▶ **Esercizio**
Individua nel brano sul rifornimento delle ambulanze di Mirandola tutti i nomi di luogo e riportali in un elenco.

▶ **Brano di lettura**
────
MIRANDOLA – Distributori e carburante per ambulanze e automedica dell’ospedale di Mirandola sono al centro di una segnalazione, che riceviamo e pubblichiamo:
“L’Azienda USL di Modena ha stilato una convenzione, su tutta la Provincia, da ormai diversi anni, con un distributore di carburante. A Mirandola non é presente nessuno di questi distributori convenzionati e gli operatori sono costretti a raggiungere Ponte Motta o San Prospero per fare rifornimento, e quindi a spostarsi di circa 10 km da Mirandola. Le ambulanze fanno il pieno anche due volte al giorno e ogni volta che si allontanano c’é il rischio di una chiamata di un utente che necessita del mezzo di soccorso: questa, se impegnata nel rifornimento, non è costretta a tornare indietro per svolgere il servizio assegnato. E se il paziente é grave, il tempo di attesa può fare la differenza.
────
[Quesiti basati su grafici]
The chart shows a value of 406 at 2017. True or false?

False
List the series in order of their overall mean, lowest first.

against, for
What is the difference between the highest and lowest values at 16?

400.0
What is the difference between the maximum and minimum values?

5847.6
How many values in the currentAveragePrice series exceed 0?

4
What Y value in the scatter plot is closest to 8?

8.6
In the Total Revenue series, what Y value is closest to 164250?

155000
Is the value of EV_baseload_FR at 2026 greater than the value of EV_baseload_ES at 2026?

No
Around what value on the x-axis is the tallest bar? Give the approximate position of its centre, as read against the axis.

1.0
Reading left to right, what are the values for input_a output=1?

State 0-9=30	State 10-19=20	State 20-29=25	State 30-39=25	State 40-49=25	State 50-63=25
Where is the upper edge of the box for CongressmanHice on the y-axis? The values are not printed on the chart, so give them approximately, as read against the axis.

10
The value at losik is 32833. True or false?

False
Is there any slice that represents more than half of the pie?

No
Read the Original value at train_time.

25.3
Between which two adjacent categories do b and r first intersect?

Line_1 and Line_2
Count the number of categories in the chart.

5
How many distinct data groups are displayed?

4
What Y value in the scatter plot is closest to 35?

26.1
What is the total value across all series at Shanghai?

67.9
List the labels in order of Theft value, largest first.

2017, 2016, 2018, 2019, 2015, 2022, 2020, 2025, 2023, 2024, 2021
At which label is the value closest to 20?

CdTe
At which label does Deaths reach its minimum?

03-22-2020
────
▶ **Soluzione**
Mirandola, Modena, Ponte Motta, San Prospero